小倉(アズキ)(読み)おぐら

日本大百科全書(ニッポニカ) 「小倉(アズキ)」の意味・わかりやすい解説

小倉(アズキ)
おぐら

アズキを用いた料理または菓子。アズキを煮た際、その粒が紅葉(もみじ)に縁のある鹿(しか)の背の紋様に似ていることから、「小倉山峯(みね)のもみぢば心あらば今ひとたびのみゆきまたなむ」(藤原忠平)の歌にちなみ、粒餡(つぶあん)を小倉とよぶといわれている。また小倉百人一首にちなみ、食品を色紙形または短冊形に形成し、小倉といっているものもある。

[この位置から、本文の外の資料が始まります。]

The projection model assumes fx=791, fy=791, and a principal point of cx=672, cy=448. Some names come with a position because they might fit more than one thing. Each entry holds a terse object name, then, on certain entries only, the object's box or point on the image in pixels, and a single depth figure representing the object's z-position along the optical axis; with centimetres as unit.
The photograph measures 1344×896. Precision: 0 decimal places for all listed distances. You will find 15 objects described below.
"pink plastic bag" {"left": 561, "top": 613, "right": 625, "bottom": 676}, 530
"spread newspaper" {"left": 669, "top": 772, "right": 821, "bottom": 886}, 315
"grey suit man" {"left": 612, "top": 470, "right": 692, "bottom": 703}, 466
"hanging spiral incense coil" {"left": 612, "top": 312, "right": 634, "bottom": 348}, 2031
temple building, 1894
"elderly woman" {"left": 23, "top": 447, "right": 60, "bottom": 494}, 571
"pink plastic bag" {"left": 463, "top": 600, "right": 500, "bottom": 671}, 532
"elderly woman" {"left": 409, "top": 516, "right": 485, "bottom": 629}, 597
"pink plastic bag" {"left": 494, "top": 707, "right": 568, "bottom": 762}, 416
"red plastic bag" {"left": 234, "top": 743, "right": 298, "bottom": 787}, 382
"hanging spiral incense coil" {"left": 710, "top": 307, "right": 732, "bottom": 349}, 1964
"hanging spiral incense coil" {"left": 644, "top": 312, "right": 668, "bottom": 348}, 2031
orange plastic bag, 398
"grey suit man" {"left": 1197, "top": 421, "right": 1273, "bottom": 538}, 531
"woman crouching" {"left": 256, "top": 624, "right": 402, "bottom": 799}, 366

 アズキはデンプン質の多いもの、甘いものによくあうので、その特徴に沿って調理するものが多い。「小倉煮」は、アズキとカボチャハスサツマイモなどと煮合わせたもので、石川県、山形県の郷土料理「小倉かぼちゃ」はその一つである。「小倉たい」は、小ダイの腹や中骨を抜き出し、中にアズキとみそ少々を加えたものを詰め、竹の皮に包んで蒸したもの。「小倉田楽(でんがく)」は、豆腐を用いず、また田楽の一つの条件であるみそも使わないが、これは色紙の形態から田楽とつけられたものといえる。油揚げを食べよい角形に切り、その上に煮たアズキを散らし、串(くし)に刺し、生(き)じょうゆのつけ焼きにして、ユズを加えたおろしだいこんをかけて用いる。また油揚げをこしょう入りのしょうゆでつけ焼きにして、煮小豆(あずき)を加える作り方もあり、寺鱒(てらます)ともいう。「小倉豆腐」は、豆腐の水けを軽く絞って、焼きのりをもみ、葛粉(くずこ)少々を加え、まな板の上で四角形にし、適宜の大きさの色紙か短冊形にしてさっとゆで、椀種(わんだね)などにする。これにはアズキは用いない。和菓子の「小倉野」は求肥(ぎゅうひ)をアズキの漉し餡(こしあん)で包み、周囲に大納言(だいなごん)アズキの蜜煮(みつだき)をはめ込む。「鹿の子(かのこ)」という菓子に似ているが、求肥の入っているのが異なる。